Tugas Singkat 1:
Menurut teks tentang pembahasan raperda, pada tanggal berapa Fraksi PKS menyampaikan pandangan umumnya?
Tugas Singkat 2:
Teruskan teks tentang pembahasan raperda, mulai setelah kalimat terakhir yang tercantum.

Blok Teks:
◆ ◆ ◆ ◆
Setelah masuk agenda pembahasan, seluruh fraksi diminta menyusun pandangan umum. Pada 7 Oktober 2025, Fraksi PKS menyampaikan pandangannya dengan menekankan bahwa judul raperda perlu mencakup ruang lingkup yang lebih luas, tidak hanya menyoroti “penyimpangan seksual”, tetapi juga perilaku seksual berisiko yang berdampak pada kesehatan masyarakat dan ketahanan keluarga. PKS menilai penyusunan raperda ini penting karena berkaitan dengan moral publik, perlindungan hak, dan ketertiban umum sebagaimana diatur dalam UUD 1945 Pasal 28J.
Pada hari yang sama, Fraksi PDI Perjuangan menyampaikan catatan berbeda. Mereka menilai terdapat batasan yang belum tegas antara aspek kesehatan (perilaku seksual berisiko) dan aspek moral/hukum (penyimpangan seksual). Fraksi ini meminta kejelasan harmonisasi raperda dengan KUHP, UU Kesehatan, UU Perlindungan Anak, dan UU HAM karena regulasi tersebut menjadi landasan penting dalam perlindungan hak dan pelaksanaan kebijakan publik.
◆ ◆ ◆ ◆
Baris Tersimpan:
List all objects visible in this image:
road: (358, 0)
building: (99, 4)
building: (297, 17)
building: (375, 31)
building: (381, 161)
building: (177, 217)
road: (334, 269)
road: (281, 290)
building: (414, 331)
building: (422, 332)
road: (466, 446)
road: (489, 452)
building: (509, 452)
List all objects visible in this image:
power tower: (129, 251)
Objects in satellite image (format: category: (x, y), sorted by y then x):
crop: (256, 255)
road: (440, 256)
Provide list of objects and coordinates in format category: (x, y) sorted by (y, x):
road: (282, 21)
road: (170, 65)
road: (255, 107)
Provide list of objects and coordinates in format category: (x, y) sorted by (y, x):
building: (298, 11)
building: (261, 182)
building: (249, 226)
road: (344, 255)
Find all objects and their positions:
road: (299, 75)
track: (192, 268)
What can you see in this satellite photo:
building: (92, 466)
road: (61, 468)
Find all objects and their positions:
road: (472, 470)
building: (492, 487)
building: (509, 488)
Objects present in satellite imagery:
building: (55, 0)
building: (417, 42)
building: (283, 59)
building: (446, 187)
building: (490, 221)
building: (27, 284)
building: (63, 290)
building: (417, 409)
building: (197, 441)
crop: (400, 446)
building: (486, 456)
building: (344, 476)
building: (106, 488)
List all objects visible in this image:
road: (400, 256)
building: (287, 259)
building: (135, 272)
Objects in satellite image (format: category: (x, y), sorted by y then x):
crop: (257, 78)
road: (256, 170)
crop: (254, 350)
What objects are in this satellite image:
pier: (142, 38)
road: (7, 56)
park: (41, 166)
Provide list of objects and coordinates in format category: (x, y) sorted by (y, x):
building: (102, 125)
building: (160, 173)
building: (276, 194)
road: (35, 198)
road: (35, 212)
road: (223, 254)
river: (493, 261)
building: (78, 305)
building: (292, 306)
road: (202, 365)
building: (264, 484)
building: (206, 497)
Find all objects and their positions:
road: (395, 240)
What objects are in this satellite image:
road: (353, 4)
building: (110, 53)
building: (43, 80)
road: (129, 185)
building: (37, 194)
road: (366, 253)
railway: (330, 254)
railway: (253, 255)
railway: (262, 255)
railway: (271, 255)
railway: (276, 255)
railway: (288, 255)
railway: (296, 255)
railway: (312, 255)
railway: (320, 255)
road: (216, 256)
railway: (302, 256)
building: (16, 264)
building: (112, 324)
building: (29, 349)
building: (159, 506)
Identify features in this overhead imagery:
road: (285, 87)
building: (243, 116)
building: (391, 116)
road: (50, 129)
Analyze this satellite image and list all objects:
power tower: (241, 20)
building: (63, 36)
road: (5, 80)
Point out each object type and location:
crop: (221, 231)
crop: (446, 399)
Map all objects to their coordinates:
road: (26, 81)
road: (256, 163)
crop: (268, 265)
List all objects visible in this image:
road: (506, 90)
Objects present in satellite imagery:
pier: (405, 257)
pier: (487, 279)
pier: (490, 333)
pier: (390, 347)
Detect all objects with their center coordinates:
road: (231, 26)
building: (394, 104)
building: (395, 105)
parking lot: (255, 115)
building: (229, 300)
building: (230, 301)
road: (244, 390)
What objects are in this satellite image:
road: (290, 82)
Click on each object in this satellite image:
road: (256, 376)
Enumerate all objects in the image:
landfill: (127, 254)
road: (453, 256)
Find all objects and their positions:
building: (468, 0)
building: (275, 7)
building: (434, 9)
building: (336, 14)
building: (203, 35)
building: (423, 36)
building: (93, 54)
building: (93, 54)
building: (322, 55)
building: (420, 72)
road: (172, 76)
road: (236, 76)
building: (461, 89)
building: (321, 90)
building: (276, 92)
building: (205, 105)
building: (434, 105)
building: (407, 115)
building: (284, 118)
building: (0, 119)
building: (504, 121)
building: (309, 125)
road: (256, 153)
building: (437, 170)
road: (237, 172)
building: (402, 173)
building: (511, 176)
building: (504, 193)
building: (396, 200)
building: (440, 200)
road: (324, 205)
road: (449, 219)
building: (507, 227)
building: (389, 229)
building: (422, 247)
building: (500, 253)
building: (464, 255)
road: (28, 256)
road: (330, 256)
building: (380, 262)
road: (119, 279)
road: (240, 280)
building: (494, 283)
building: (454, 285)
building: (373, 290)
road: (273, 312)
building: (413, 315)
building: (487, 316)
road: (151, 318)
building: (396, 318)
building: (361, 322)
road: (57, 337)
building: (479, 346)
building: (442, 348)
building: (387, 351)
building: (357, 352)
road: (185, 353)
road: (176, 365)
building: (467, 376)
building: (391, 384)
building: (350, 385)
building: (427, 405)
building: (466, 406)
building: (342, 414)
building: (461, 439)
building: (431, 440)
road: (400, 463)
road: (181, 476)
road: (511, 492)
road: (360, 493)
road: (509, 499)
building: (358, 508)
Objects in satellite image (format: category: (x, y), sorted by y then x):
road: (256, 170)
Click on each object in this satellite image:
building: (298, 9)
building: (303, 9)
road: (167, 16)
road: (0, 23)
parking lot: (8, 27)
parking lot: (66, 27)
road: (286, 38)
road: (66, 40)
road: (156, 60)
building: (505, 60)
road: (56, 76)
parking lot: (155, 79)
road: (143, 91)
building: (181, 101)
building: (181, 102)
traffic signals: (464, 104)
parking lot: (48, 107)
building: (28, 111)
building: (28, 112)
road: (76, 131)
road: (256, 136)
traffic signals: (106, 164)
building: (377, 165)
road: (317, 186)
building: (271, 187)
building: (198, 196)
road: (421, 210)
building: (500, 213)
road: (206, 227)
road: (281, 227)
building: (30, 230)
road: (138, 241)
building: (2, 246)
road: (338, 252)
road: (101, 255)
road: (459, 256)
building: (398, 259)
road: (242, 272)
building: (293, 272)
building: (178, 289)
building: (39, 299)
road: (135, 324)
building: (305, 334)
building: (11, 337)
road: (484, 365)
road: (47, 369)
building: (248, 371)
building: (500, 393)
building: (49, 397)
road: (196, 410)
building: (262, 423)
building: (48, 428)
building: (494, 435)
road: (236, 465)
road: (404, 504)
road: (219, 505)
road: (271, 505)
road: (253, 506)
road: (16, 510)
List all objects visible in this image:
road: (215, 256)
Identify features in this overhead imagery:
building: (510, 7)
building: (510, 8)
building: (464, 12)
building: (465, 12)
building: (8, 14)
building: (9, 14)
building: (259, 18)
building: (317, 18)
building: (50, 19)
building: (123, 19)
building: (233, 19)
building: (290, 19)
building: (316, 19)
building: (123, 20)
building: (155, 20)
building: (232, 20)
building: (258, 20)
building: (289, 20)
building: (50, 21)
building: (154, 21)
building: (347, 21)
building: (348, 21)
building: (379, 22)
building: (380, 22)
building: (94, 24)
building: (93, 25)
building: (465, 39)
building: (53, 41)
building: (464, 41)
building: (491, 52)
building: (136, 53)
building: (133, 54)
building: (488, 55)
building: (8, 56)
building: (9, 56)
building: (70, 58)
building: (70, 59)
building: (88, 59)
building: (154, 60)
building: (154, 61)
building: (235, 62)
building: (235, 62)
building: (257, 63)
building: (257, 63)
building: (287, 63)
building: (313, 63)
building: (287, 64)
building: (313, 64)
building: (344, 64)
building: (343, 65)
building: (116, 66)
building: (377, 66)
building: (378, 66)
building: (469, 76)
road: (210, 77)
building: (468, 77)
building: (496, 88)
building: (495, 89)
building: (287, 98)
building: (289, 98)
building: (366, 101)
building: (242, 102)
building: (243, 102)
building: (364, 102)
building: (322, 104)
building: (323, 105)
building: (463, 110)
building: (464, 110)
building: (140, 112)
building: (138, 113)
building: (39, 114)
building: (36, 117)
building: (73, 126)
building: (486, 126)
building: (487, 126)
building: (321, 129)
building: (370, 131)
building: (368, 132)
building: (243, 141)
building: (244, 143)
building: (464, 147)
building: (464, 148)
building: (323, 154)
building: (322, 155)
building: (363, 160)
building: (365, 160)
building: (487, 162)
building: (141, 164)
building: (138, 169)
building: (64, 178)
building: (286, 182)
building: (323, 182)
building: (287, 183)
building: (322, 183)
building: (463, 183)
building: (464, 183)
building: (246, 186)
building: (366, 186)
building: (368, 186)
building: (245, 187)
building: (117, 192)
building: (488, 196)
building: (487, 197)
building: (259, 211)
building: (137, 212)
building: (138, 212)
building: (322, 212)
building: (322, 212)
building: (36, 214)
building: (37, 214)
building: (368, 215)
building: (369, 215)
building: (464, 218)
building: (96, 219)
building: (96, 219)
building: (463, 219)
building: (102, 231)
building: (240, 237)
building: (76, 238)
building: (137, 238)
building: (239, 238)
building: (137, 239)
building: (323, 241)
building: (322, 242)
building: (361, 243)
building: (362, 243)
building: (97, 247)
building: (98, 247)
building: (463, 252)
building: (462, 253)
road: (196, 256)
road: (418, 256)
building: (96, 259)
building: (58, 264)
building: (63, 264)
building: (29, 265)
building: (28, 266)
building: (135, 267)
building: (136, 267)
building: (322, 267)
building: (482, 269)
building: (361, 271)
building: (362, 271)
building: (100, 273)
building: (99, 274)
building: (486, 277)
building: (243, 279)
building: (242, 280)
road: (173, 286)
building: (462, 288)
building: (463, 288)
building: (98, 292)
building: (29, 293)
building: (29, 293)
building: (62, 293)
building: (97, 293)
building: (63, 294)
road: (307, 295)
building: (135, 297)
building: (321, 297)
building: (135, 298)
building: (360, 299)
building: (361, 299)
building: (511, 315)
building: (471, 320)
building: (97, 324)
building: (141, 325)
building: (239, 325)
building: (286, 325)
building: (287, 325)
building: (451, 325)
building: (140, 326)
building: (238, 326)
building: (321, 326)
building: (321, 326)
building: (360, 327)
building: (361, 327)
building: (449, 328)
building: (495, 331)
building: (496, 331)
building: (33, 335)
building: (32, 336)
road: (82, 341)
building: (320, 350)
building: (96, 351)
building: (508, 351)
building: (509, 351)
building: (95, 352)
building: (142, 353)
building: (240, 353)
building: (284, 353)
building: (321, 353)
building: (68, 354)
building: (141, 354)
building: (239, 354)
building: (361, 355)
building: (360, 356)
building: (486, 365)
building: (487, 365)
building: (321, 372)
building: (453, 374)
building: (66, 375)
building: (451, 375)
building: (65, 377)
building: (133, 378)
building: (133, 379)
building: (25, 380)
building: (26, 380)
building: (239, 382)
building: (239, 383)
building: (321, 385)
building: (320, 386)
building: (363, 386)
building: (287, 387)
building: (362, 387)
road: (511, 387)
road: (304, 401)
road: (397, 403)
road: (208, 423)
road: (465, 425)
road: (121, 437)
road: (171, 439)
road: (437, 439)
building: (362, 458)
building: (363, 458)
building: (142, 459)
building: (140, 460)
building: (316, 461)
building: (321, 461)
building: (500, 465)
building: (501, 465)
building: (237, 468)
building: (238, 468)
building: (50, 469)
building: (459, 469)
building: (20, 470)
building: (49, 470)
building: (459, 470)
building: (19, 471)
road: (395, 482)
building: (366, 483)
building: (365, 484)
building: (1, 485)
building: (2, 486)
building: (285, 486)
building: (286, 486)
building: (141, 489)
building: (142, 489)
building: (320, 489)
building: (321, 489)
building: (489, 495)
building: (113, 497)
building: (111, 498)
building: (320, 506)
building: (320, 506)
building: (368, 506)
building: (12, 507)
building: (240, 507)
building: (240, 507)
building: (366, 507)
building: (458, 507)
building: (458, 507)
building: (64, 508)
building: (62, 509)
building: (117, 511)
◆ ◆ ◆ ◆
Jawaban 1:
7 Oktober 2025.

Jawaban 2:
Pada 9 Oktober 2025, Wali Kota Bandung memberikan jawaban resmi atas seluruh pandangan fraksi. Farhan menyatakan bahwa raperda ini telah melalui harmonisasi dengan ketentuan peraturan perundang-undangan dan menegaskan bahwa cakupan raperda memang diperluas—bukan hanya memuat penyimpangan seksual, tetapi mencakup pencegahan perilaku seksual berisiko yang rentan menimbulkan kehamilan tidak diinginkan, HIV, dan infeksi menular seksual di kalangan remaja. Ia juga menegaskan rencana penyusunan kurikulum berbasis budaya lokal, penguatan norma agama, edukasi sekolah, serta pengawasan area rawan dan sistem pelaporan terpadu sebagai strategi implementasi.
Masuknya raperda ini dalam fase pembahasan ditandai dengan pembentukan Panitia Khusus (Pansus 14). Pengumuman susunan keanggotaannya dilakukan pada 9 Oktober 2025 dalam rapat paripurna yang sama. Pansus 14 dipimpin Radea Respati Paramudhita dari fraksi Partai Golongan Karya (Golkar) yang bertugas membahas seluruh substansi raperda hingga mencapai kesepakatan dengan pemerintah daerah. Raperda ini disebut dirancang untuk memberikan perlindungan masyarakat dari dampak negatif perilaku seksual yang berisiko dari sisi fisik, mental, maupun sosial.
Yoel Yosaphat, Ketua Fraksi Partai Solidaritas Indonesia (PSI) Kota Bandung sekaligus anggota pansus mengatakan, raperda ini sedang disusun ulang. Terbaru, penyusunan sudah sampai di pasal 8 dan 9.
“Beberapa pasal seperti definisi, lingkup kerja, dan lain-lainnya sudah clear (dibahas),” ungkap Yoel, kepada BandungBergerak, Selasa, 11 November 2025.
Menurut Yoel, pembahasan pasal-pasal raperda cukup sengit. Sebab ada sejumlah pertentangan antara yang setuju untuk memasukan lesbian atau homoseksual dimasukan ke raperda atau tidak.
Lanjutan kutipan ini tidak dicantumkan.